:: Seitenauszug ::

Der Entscheid überrascht, bietet doch beispielsweise der Hochschulsport Campus Luzern (HSCL) ab dem 8. Juni wieder ein – wenn auch beschränktes – Sportprogramm an. Ab diesem Datum dürfen Studierende wieder in Clubs feiern gehen, während einem Gottesdienst für gute Noten beten, ja, sie dürften gar käuflichen Sex in Anspruch nehmen. Nur fürs Lernen oder das Schreiben einer Seminar- oder Abschlussarbeit dürfen die Luzerner Studierenden nicht in die Bibliothek.

«Ein Grund für diese Entscheidung war, dass wir unter Einhaltung der nach wie vor geltenden Distanzregelung nur für einen sehr kleinen Teil der Studierenden einen Lernplatz hätten anbieten können. Mitten in der Prüfungsphase wollten wir aber nicht unterschiedliche Voraussetzungen für die Studierenden schaffen», erklärt Lukas Portmann, Kommunikationsbeauftragter der Universität Luzern auf Anfrage.

:: Datensätze ::
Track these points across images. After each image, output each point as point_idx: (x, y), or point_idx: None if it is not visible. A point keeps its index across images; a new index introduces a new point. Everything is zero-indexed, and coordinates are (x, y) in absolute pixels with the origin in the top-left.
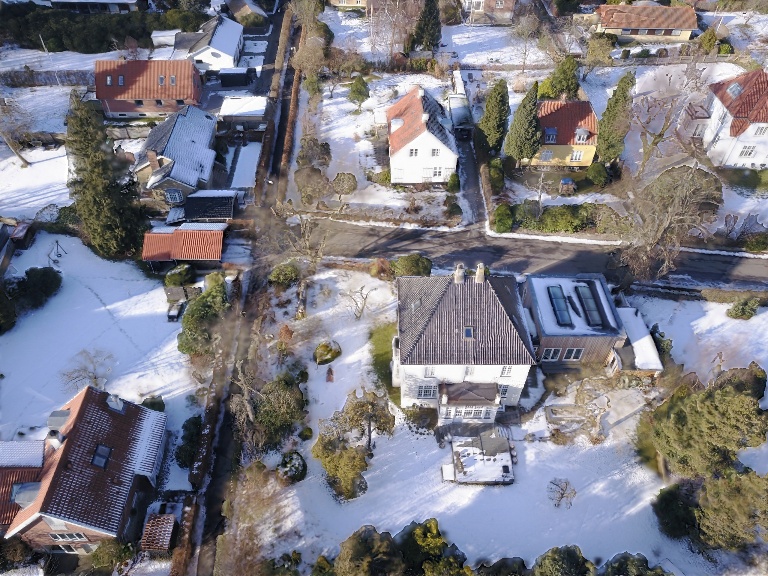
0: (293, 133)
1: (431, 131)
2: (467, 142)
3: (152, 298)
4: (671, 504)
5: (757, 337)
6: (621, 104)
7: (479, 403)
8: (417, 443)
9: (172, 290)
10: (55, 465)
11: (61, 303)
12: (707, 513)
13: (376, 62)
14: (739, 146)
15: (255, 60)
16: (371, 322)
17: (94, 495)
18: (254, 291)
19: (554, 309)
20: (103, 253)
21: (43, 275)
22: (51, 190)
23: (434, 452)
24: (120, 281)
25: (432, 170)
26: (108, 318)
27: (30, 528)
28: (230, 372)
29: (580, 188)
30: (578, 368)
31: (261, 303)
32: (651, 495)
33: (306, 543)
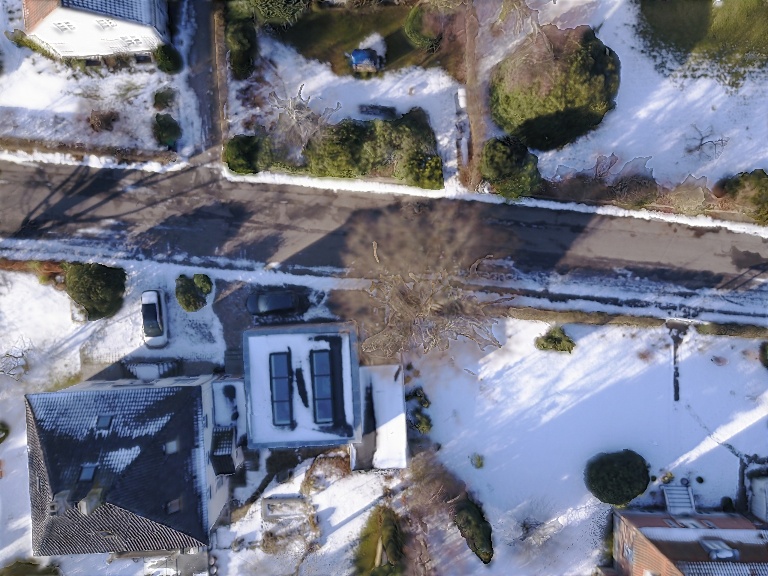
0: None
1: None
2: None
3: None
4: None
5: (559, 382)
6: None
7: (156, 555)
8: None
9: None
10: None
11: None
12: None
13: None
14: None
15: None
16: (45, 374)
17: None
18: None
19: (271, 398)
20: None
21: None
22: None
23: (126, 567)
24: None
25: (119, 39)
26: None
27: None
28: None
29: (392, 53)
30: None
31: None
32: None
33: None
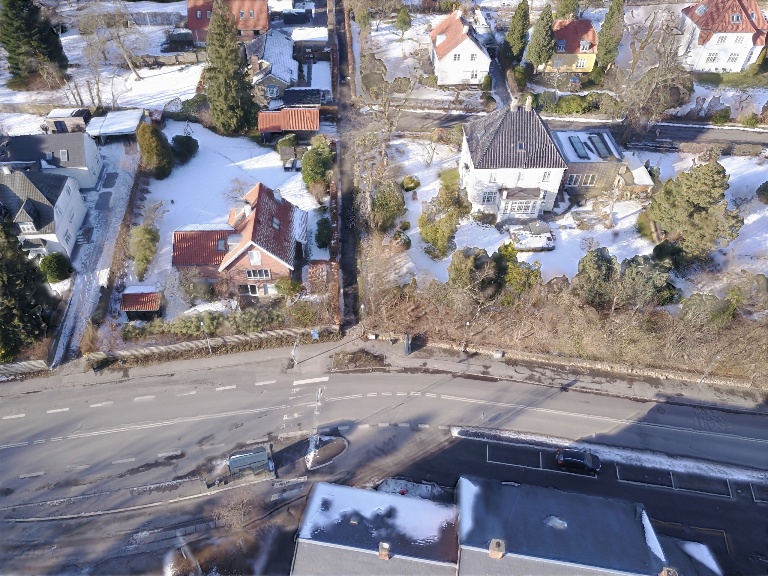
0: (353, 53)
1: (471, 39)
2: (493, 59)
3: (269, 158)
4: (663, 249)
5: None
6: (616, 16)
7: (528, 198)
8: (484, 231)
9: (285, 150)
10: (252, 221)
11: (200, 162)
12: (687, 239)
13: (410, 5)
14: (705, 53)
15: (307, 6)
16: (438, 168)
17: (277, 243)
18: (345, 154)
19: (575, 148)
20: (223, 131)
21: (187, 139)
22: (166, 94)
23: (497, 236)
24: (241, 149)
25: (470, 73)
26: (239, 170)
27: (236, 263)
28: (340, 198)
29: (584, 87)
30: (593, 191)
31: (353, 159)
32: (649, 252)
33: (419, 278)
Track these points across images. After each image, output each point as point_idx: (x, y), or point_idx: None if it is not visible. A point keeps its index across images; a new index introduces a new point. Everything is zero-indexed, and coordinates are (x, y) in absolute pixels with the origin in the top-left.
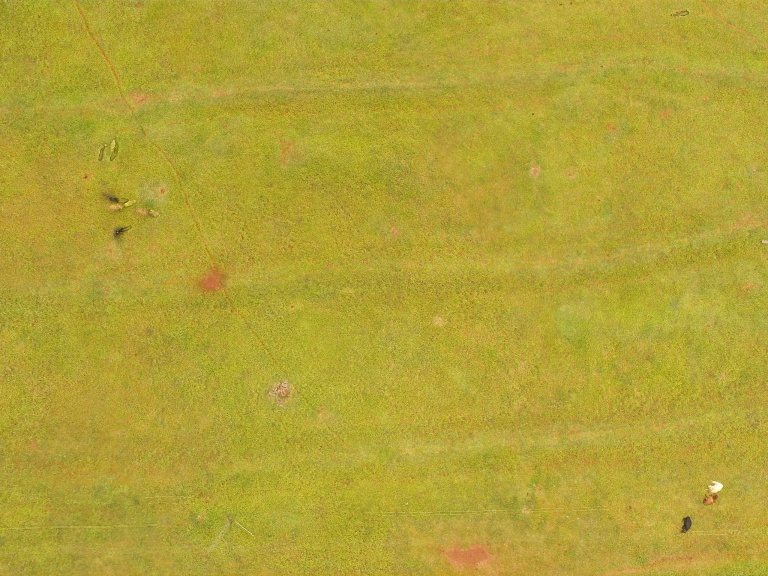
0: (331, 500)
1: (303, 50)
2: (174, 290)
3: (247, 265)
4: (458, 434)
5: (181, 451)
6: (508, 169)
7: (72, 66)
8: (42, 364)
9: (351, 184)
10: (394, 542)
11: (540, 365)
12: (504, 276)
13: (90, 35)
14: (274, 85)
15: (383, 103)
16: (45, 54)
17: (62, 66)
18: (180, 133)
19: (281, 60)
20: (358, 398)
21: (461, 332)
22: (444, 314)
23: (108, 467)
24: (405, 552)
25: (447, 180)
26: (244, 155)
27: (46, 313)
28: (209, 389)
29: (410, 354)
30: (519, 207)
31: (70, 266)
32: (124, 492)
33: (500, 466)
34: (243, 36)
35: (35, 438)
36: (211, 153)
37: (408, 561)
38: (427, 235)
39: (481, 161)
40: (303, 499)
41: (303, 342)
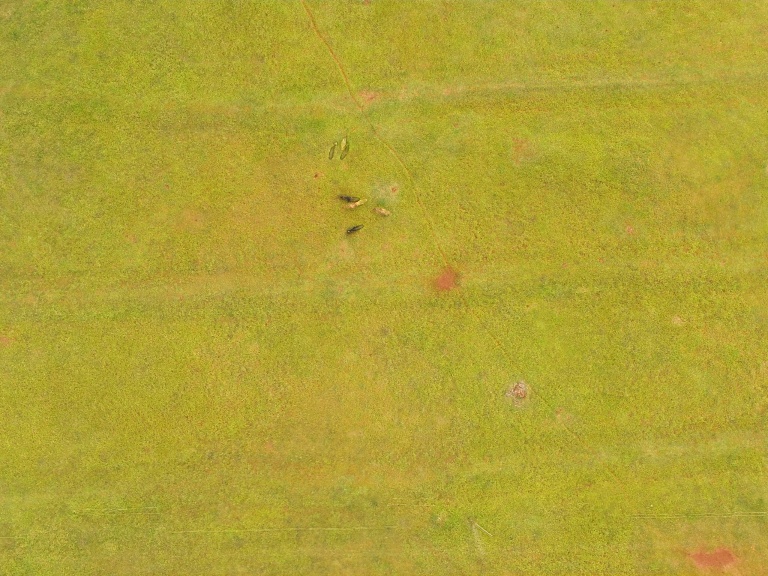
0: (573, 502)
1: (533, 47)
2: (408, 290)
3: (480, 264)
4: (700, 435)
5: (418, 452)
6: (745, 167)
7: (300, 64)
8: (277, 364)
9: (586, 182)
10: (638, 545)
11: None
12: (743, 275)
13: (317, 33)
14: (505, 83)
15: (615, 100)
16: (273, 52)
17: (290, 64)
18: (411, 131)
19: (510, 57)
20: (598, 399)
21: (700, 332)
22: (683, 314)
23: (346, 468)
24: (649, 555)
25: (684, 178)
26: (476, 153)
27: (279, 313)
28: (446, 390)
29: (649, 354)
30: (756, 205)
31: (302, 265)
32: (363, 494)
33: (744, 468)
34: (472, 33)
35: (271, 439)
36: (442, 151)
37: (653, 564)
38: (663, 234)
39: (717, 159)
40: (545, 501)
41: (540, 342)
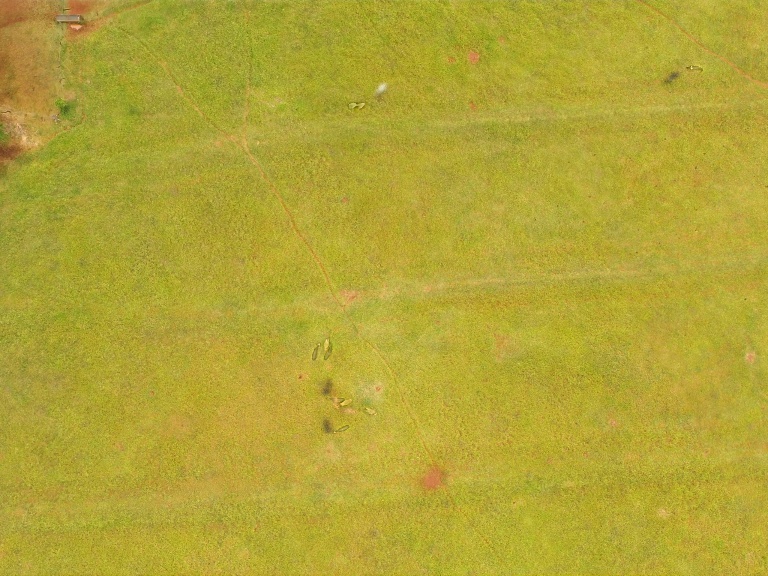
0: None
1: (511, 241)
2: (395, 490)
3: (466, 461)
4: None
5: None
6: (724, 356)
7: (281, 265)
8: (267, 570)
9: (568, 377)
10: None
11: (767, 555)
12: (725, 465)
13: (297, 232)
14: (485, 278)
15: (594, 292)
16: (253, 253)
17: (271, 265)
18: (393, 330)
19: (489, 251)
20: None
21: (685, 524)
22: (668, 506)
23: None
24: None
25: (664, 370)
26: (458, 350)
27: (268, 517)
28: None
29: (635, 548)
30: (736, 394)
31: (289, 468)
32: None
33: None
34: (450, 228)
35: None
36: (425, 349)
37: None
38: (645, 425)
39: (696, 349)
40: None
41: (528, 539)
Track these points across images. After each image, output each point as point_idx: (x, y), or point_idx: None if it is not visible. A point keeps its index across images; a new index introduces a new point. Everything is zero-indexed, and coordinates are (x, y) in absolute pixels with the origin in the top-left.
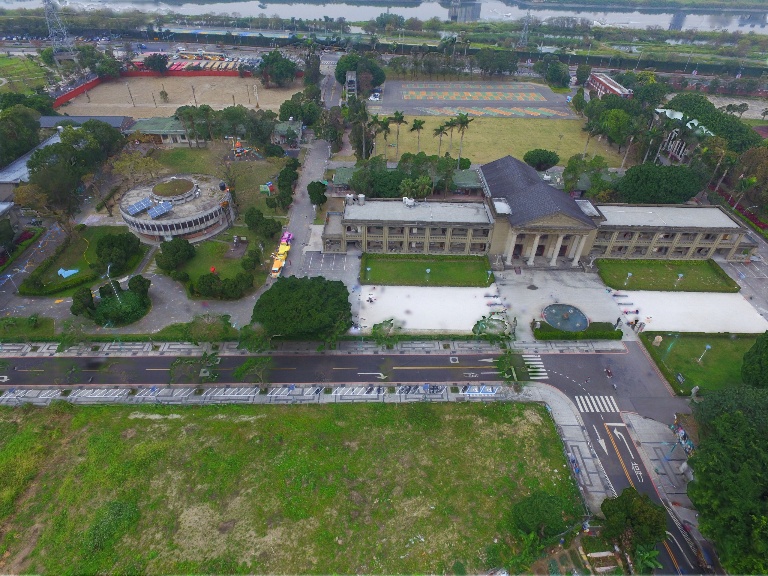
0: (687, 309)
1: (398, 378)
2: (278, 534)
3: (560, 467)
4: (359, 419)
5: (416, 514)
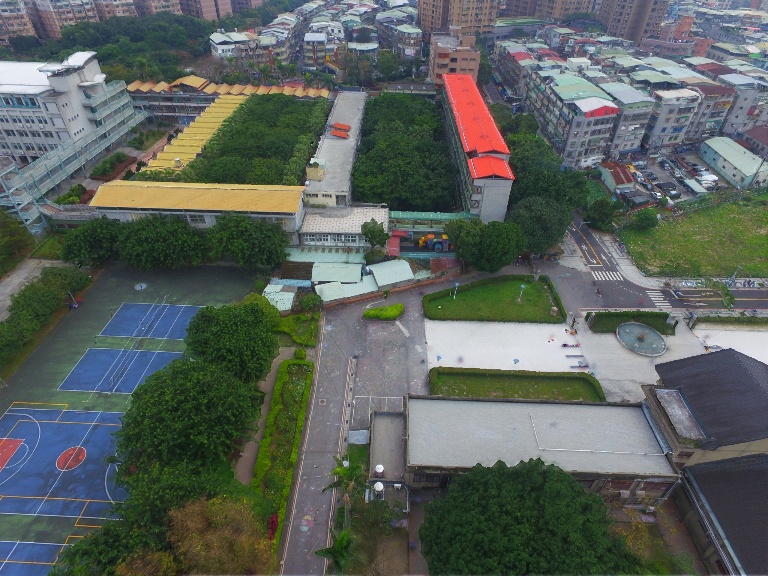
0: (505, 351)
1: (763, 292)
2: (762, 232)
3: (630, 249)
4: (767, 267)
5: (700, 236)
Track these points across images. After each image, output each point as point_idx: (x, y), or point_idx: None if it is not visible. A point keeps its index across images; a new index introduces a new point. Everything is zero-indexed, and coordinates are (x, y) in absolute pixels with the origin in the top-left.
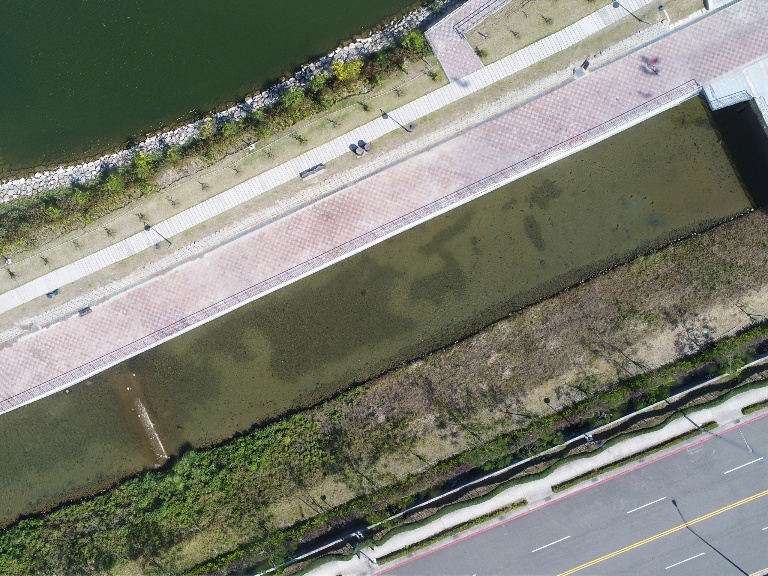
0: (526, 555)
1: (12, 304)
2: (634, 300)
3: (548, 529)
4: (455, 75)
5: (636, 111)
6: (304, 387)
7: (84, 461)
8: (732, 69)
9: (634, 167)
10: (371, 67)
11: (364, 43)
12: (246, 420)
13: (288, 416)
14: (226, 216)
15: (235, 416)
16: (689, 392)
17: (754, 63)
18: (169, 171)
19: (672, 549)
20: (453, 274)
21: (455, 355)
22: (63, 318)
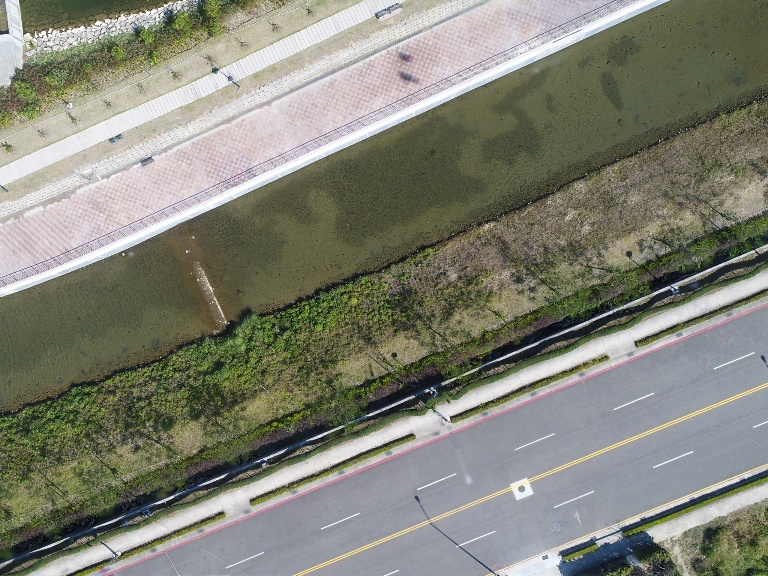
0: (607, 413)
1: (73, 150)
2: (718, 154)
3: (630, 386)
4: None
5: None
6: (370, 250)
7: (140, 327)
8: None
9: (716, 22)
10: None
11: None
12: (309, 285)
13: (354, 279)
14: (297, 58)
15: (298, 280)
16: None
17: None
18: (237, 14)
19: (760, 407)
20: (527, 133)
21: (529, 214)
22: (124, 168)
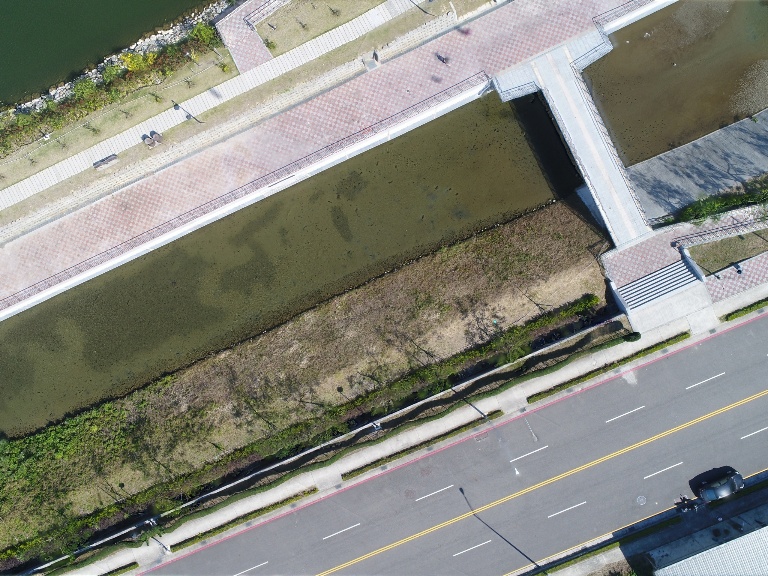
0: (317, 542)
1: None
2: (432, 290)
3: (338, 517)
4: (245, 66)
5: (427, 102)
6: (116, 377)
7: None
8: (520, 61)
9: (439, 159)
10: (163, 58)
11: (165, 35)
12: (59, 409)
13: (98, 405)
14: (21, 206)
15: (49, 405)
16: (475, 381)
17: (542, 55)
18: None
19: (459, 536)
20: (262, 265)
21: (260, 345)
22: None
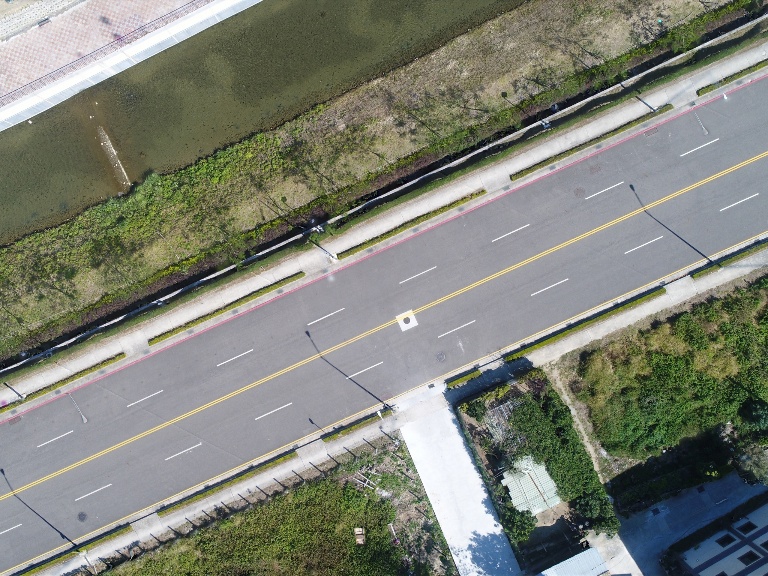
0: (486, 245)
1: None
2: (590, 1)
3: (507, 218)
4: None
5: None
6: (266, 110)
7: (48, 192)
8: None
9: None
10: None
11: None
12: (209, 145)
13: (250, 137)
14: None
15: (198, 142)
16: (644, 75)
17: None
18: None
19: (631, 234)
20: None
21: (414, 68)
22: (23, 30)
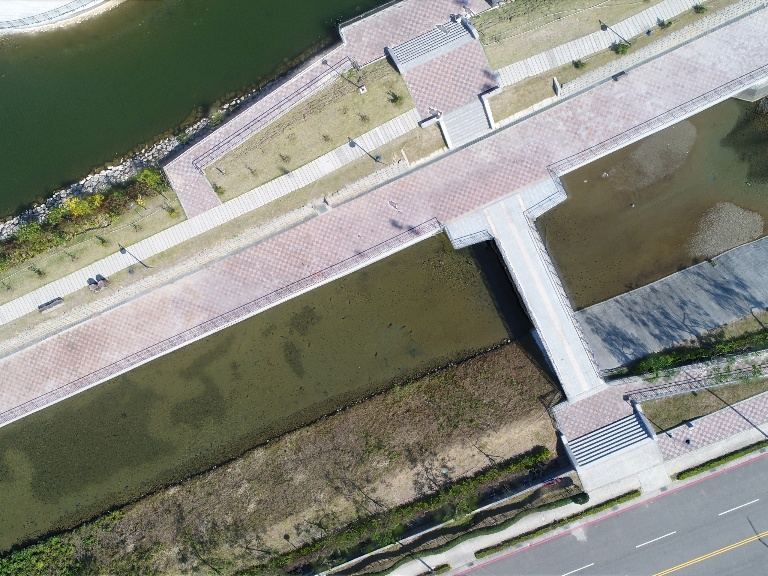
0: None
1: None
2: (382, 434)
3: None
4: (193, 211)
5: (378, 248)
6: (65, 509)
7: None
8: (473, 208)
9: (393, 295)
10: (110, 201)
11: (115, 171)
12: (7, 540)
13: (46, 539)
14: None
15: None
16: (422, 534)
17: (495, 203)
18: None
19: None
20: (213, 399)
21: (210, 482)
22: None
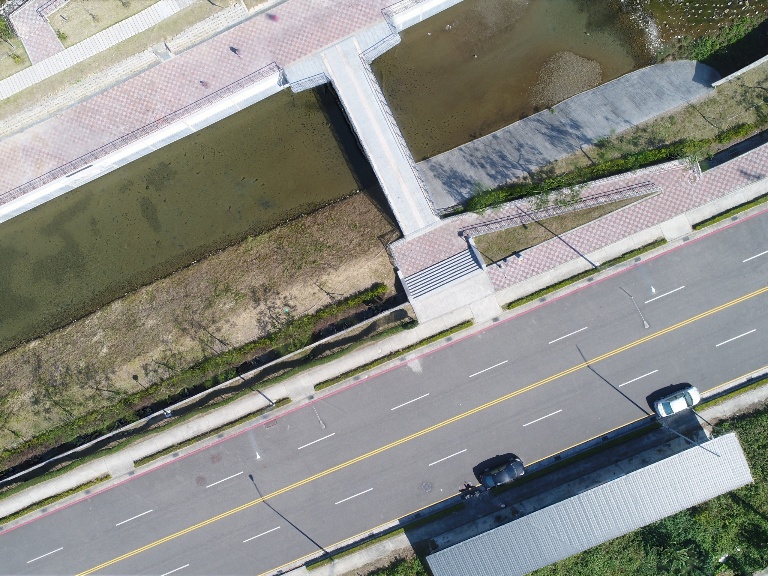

:: Aufgabenstellung 1 ::
Fasse den Seitenauszug in zwei Sätzen zusammen.
:: Aufgabenstellung 2 ::
Übertrage bitte die Zeilen der Datensätze vom Anfang bis einschließlich der Zeile mit „16: (371, 322)“ in eine Markdown-Tabelle mit den Spalten „Nr.“ und „Zeile“. Lass dabei Leerzeilen und die Bilder weg.
Zwischen den Datensätzen und dem Seitenauszug besteht kein Zusammenhang.

:: Lösung 1 ::
Ab dem 8. Juni dürfen Studierende in Luzern zwar wieder Sport treiben oder in Clubs feiern, aber nicht zum Lernen oder für das Schreiben einer Seminar- oder Abschlussarbeit in die Bibliothek. Lukas Portmann, Kommunikationsbeauftragter der Universität Luzern, begründet das unter anderem damit, dass man wegen der Distanzregelung nur für einen sehr kleinen Teil der Studierenden Lernplätze hätte anbieten können und mitten in der Prüfungsphase keine unterschiedlichen Voraussetzungen schaffen wollte.

:: Lösung 2 ::
| Nr. | Zeile |
|---|---|
| 1 | Track these points across images. After each image, output each point as point_idx: (x, y), or point_idx: None if it is not visible. A point keeps its index across images; a new index introduces a new point. Everything is zero-indexed, and coordinates are (x, y) in absolute pixels with the origin in the top-left. |
| 2 | 0: (293, 133) |
| 3 | 1: (431, 131) |
| 4 | 2: (467, 142) |
| 5 | 3: (152, 298) |
| 6 | 4: (671, 504) |
| 7 | 5: (757, 337) |
| 8 | 6: (621, 104) |
| 9 | 7: (479, 403) |
| 10 | 8: (417, 443) |
| 11 | 9: (172, 290) |
| 12 | 10: (55, 465) |
| 13 | 11: (61, 303) |
| 14 | 12: (707, 513) |
| 15 | 13: (376, 62) |
| 16 | 14: (739, 146) |
| 17 | 15: (255, 60) |
| 18 | 16: (371, 322) |